Gestora cultural e educadora socioambiental com foco na sustentabilidade.
Destaca-se, nesta autora, a sua preocupação pela leitura, pela escritura, pela
divulgação de obras literárias. Exemplo são as dedicatórias a escritor, as epígrafes
de suas obras e de poemas, e as citações de escritores no interior de poemas.
Suas obras são também marcadas pelos prefácios e posfácios, verdadeiras
críticas literárias, nas quais o leitor não pode deixar de ler para mergulhar no “coração” do “eu lírico” que assim explica em Coração de Medusa (p. 95): “O coração
que pulsa,/ O corpo que vibra, a despeito/ Da dor, da dor, dor... e do medo!/ Meus
poemas são, todos eles.” Logo, sua “verdade” está em sua poesia, em seus versos, na
comunicação que estes estabelecem.
Coração de Medusa, obra bilíngue, português/espanhol, traduzida pelo poeta
espanhol Pedro Sevylla de Juana, creio que a mais resenhada de suas obras, surge
num período da pandemia da Covid-19. O poema “O coração da Medusa” (p. 21),
que dá nome à obra, trata da entrega amorosa e da consumação do ato da entrega:
“A volúpia eternizada/ numa estátua de carrara.” Esse mito se repetirá em outros
poemas. Em “O silêncio da Medusa” (p. 47): “Incompreendida, só,/ mal vista e mal
dita, / Medusa guarda silêncio,/ já não necessita das palavras/ A pedra é consolo e
guarita.” O erotismo exala no terceiro poema desta obra, com 17 versos, na maioria,
heptassilábicos. Esse poema dá nome à obra, “O coração da Medusa”, p. 21, mas não
a representará em sua temática, pois esta é muito variada. O poema relembra uma
obra de arte da mítica figura de Medusa: “A volúpia eternizada/ numa estátua de
carrara” (v. 16-17).
Nessa obra, intensificam-se poemas eróticos e o aproveitamento dos mitos,
já ilustrados nas obras anteriores, e adentra-se na temática do feminismo, na
valorização da mulher, na transformação da mulher e da importância da escritora
(que mergulha os dedos “no abismo do tinteiro” (p. 23), que constrói “castelos com
palavras” (p. 42), e que leva outras mulheres a escrever, a modificar-se: “A sua pena
traçou a minha sina”, “[...] se minha avó me visse agora, /Quanto orgulho teria
da sua linhagem” (p. 23). Também surge na obra aumento da indicação de mitos
femininos: Circe, Penélope, Medeia, Salomé, Cleópatra, Medusa, Eva, Lilith, e se
acrescentam mitos literários: Florbela, Beatriz, Renata, ficcionada, mitificada – “[...]

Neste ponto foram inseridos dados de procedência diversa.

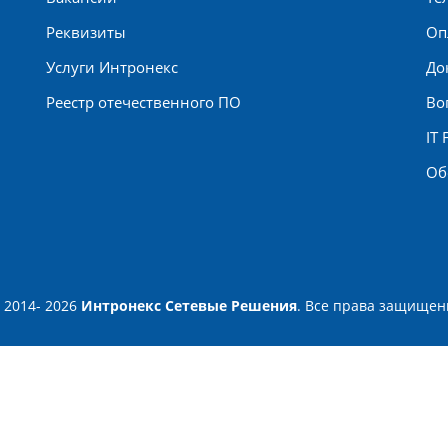
Реквизиты
Оп
Услуги Интронекс
До
Реестр отечественного ПО
Во
IT
Об
 2014- 2026
Интронекс Сетевые Решения
. Все права защищен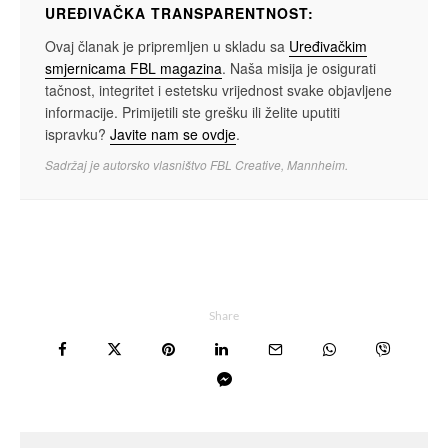
UREĐIVAČKA TRANSPARENTNOST:
Ovaj članak je pripremljen u skladu sa
Uređivačkim
smjernicama FBL magazina
. Naša misija je osigurati
tačnost, integritet i estetsku vrijednost svake objavljene
informacije. Primijetili ste grešku ili želite uputiti
ispravku?
Javite nam se ovdje
.
Sadržaj je autorsko vlasništvo FBL Creative, Mannheim.
Share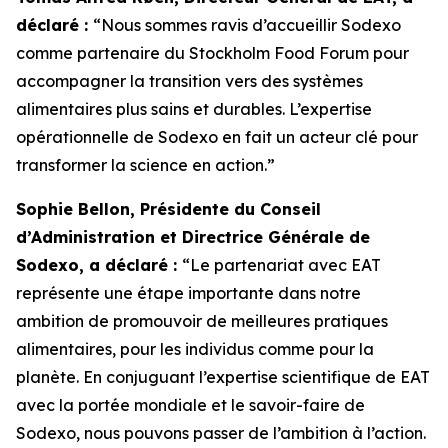
déclaré :
“Nous sommes ravis d’accueillir Sodexo
comme partenaire du Stockholm Food Forum pour
accompagner la transition vers des systèmes
alimentaires plus sains et durables. L’expertise
opérationnelle de Sodexo en fait un acteur clé pour
transformer la science en action.”
Sophie Bellon, Présidente du Conseil
d’Administration et Directrice Générale de
Sodexo, a déclaré :
“Le p
artenariat avec EAT
représente une étape importante dans notre
ambition de promouvoir de meilleures pratiques
alimentaires, pour les individus comme pour la
planète. En conjuguant l’expertise scientifique de EAT
avec la portée mondiale et le savoir-faire de
Sodexo, nous pouvons passer de l’ambition à l’action.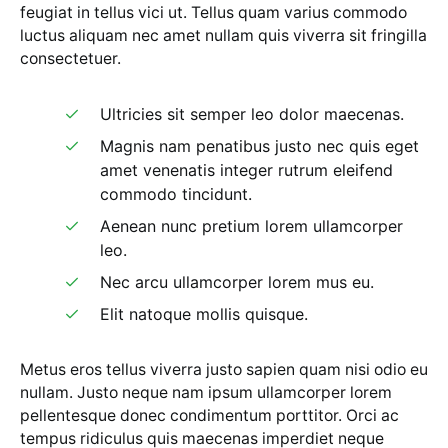
feugiat in tellus vici ut. Tellus quam varius commodo
luctus aliquam nec amet nullam quis viverra sit fringilla
consectetuer.
Ultricies sit semper leo dolor maecenas.
Magnis nam penatibus justo nec quis eget
amet venenatis integer rutrum eleifend
commodo tincidunt.
Aenean nunc pretium lorem ullamcorper
leo.
Nec arcu ullamcorper lorem mus eu.
Elit natoque mollis quisque.
Metus eros tellus viverra justo sapien quam nisi odio eu
nullam. Justo neque nam ipsum ullamcorper lorem
pellentesque donec condimentum porttitor. Orci ac
tempus ridiculus quis maecenas imperdiet neque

Florbela e Renata./ A nova Eva, desbocada e louca,/ traz no céu da boca o mel, o
fel” (p. 18).
A obra se divide em quatro partes, todas com epígrafes: 1- Canto iniciático,
a epígrafe são versos de Piedra del Sol de Octavio Paz, seguidos de dez poemas; 2-
Queda, a epígrafe é formada de versos de Prelúdios-intensos para os desmemoriados do amor de Hilda Hilst, seguidos de dez poemas; 3- Ascensão com a epígrafe de
versos de Canto Cômico de Hernesto Cardenal, seguidos de onze poemas; 4- Outros
poemas não consta epígrafe, mas uma nota da autora explicando como e o porquê
foram gerados e fazem parte do livro. Era como se a autora tivesse necessidade de
um dizer mais de um desejo de “[...] ressoar a voz serpentina da Góngora” [... e que]
“Foi entretecido nas sombras de mim mesma, fio a fio... cada ponto uma busca,
cada busca uma surpresa, um vazio, uma saudade, uma esperança: medusa é a
sombra de Penélope” (p. 98). Os sete poemas desse acréscimo são construídos por
subdivisões.
O poema Litania à serpente ou a nova gênese (p. 17-18) dedicado às “mulheres desse novo mundo”, com 17 versos, apresenta um valor emotivo, sensorial em
estado abstrato. Os olhos maravilhados, espantados, do “eu lírico” assiste a um
encontro sigiloso do mundo e deseja renová-lo, e aumentar o amor, livrar-se “da
luz que cega e separa” (v. 24): “O mundo,/ Nave? Claustro? Túmulo?/ Espaço vazio e
nulo,/ esteriliza pelo horror, o absurdo./ [...]/ Preciso repovoar o mundo,/ dar novos
nomes a tudo e,/ para Eros, missão precisa:/ flechar a si mesmo!”